Franco Baresi, il selfie con Pelé, la zona e l’infezione al sangue: «Non riuscivo più a camminare»
Il calciatore Franco Baresi è considerato uno dei più grandi difensori di tutti i tempi. E ha scritto un libro, Ancora in gioco, sul senso della vita. Nel quale racconta aneddoti come quello dopo la sconfitta ai rigori con il Brasile a Usa ’94 e il ricordo di Ayrton Senna: «Forse hanno anche meritato di vincere e poi avevano questa stella da lassù che li ha accompagnati. Credo che nello sport si debba avere quella forza e quella cultura per riconoscere la grandezza altrui», dice oggi in un’intervista al Corriere della Sera. Sul rigore sbagliato «io mi sono sempre ritenuto fortunato a giocare quella finale dopo la corsa contro il tempo per recuperare dall’infortunio. E farlo in quel modo, con una delle mie prestazioni migliori, resta un ricordo positivo», ricorda nel colloquio con Paolo Tomaselli.
Il selfie con Pelé
Baresi ricorda di quando Pelé gli ha chiesto un selfie: «Ero meravigliato e emozionato. Lui era un mito». E dello svenimento di Ribery mentre insieme visitano un reparto di oncologia pediatrica ad Algeri: «Il calcio può alleviare le sofferenze. Noi abbiamo questa forza. In Libano siamo stati tra centinaia di profughi e abbiamo visto i bambini che con un pallone scordavano tutto in un attimo. Sono esperienze che mi hanno reso più attento all’aspetto umano: bisogna saper ascoltare, non essere superficiali, chiedere agli altri se sono felici». Sugli abusi di farmaci dice: «Penso di non aver mai preso cose nocive. Secondo me il destino va oltre». Poi racconta del virus che nel 1981 lo tenne fuori dal calcio per 4 mesi: «Un’infezione al sangue: una volta individuato lo stafilococco, trovarono l’antibiotico giusto. Ma la ricerca non fu breve. Da giovane pensi di guarire il giorno dopo, ma passare dal campo alla sedia a rotelle fu un momento delicato: non riuscivo quasi a camminare per i dolori e mi facevo delle domande».
I campioni senza fame
«Oggi è un altro mondo, nel quale i giovani non si focalizzano solo su una passione: per noi dopo la famiglia e la scuola c’era solo il pallone», dice oggi per spiegare i campioni senza fame nello sport.
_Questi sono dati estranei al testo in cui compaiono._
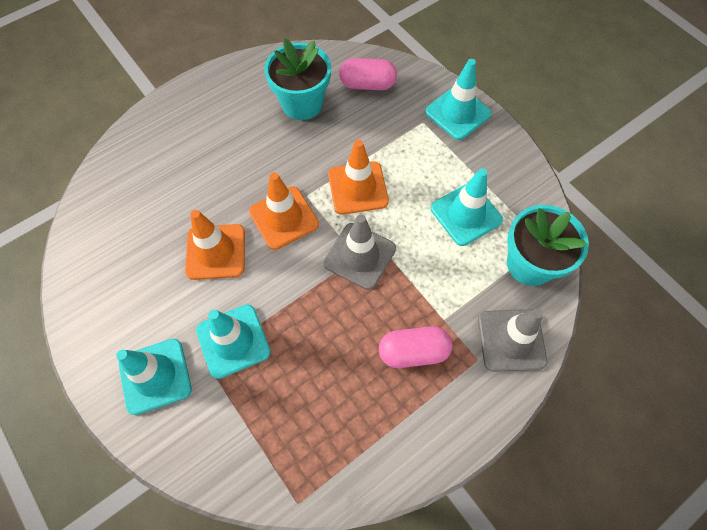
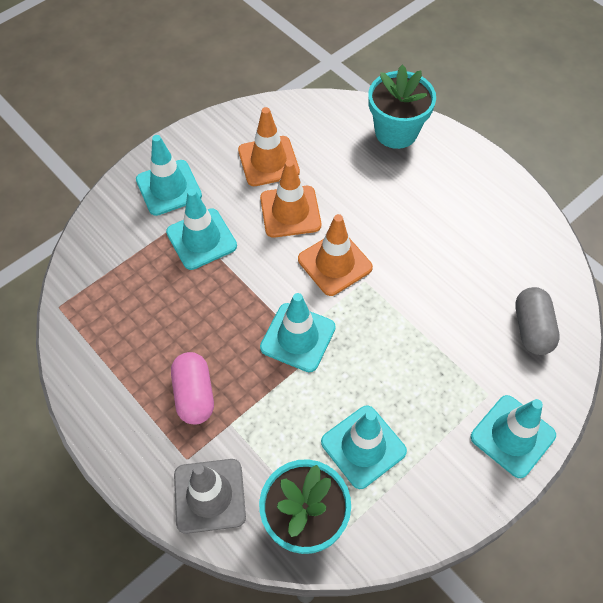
camera: 85 degrees right, 5 degrees down
(302, 103) = (486, 263): turquoise flower pot -> turquoise flower pot (396, 132)
(358, 188) = (381, 329): orange traffic cone -> orange traffic cone (268, 161)
(360, 256) = (298, 337): grey traffic cone -> turquoise traffic cone
(367, 84) = (532, 328): pink capsule -> grey capsule

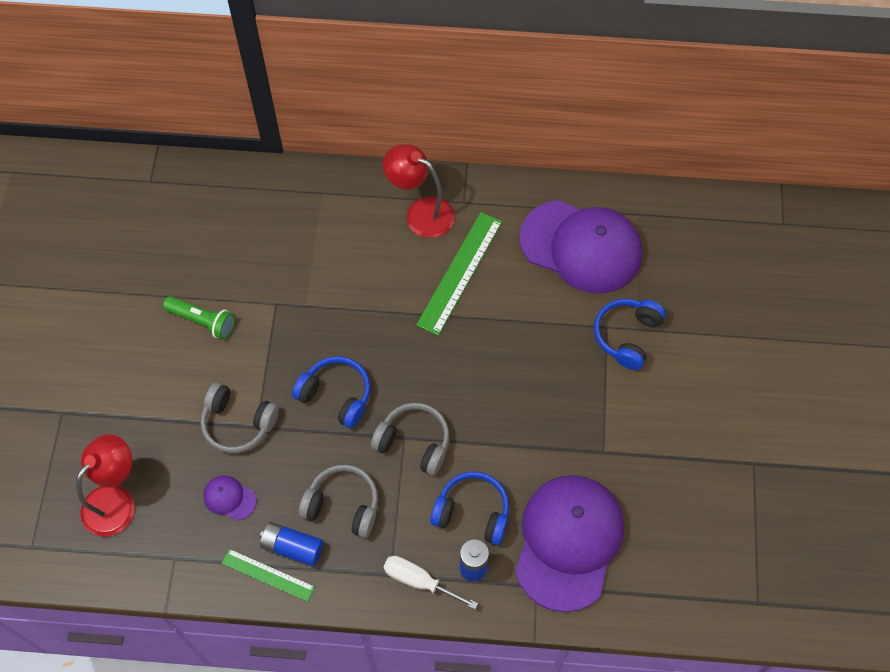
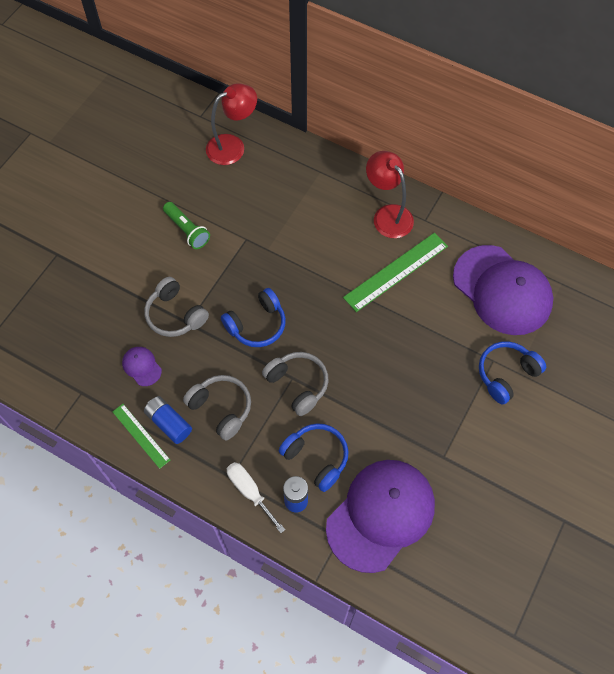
camera: 25 degrees right, 0 degrees up
(116, 501) = (62, 333): red lamp -> red lamp (233, 146)
(336, 395) = (257, 324): blue headphones -> blue headphones turned 90 degrees clockwise

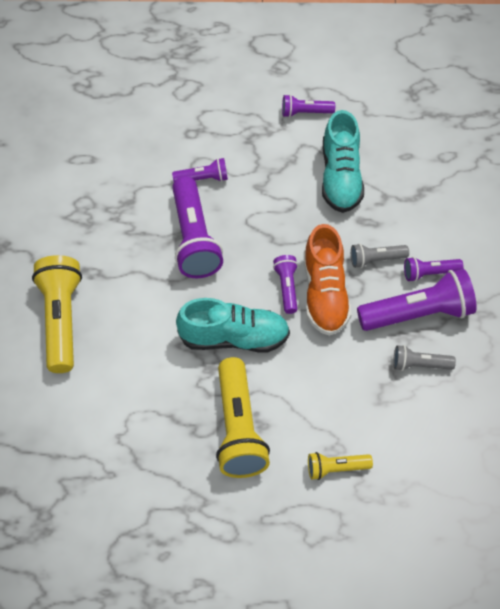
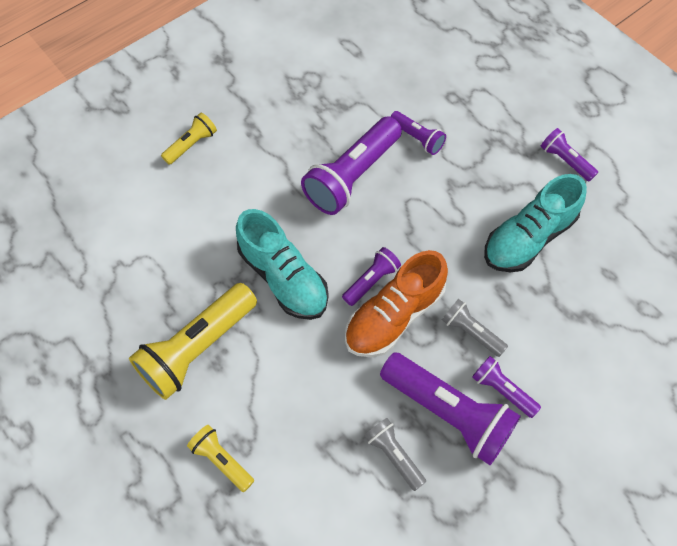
camera: 50 degrees right, 5 degrees up
(61, 320) = (192, 144): yellow flashlight -> yellow flashlight, size x0.52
Poi spiega la sua svolta storica: «Nel 1984 con Liedholm e il passaggio alla difesa a zona cominciai a capire la mia ascesa: quel gioco me lo sentivo addosso, la mia mente era portata al futuro, a un calcio più offensivo e organizzato». Silvio Berlusconi lo sorprendeva «quasi sempre. Abbiamo avuto un rapporto molto bello: era attento all’atleta, ma anche alla persona. E ritirare la maglia numero 6 fu qualcosa di mai visto prima. La politica? Qualche volta mi chiedeva se mi sarebbe piaciuto candidarmi a Milano. Poi ha capito che il mio carattere non era adatto».
Il regista Herzog
Baresi ricorda l’incontro con il regista Werner Herzog: «Quando lo sentii parlare di me in tv da Fazio mi meravigliò molto, anche perché non era un appassionato di calcio: eppure entrò nell’aspetto umano e tecnico, nella intuizione dello spazio e del gioco, come nessun altro. Incontrandolo, ho capito meglio il potere dell’immaginazione, come quello di Fitzcarraldo che issa la nave sopra la montagna. Bisogna puntare a obiettivi che magari non pensi nemmeno che esistano». E adesso dice che non sa se rimarrebbe per tutta la carriera nello stesso club: «Il calcio è cambiato, io non ho nemmeno mai avuto un procuratore. Restare al Milan era una cosa naturale». Avrebbe potuto guadagnare molto di più: «Sì, ma ci si pensa sempre dopo. Certo, oggi le cifre che girano sono molto diverse».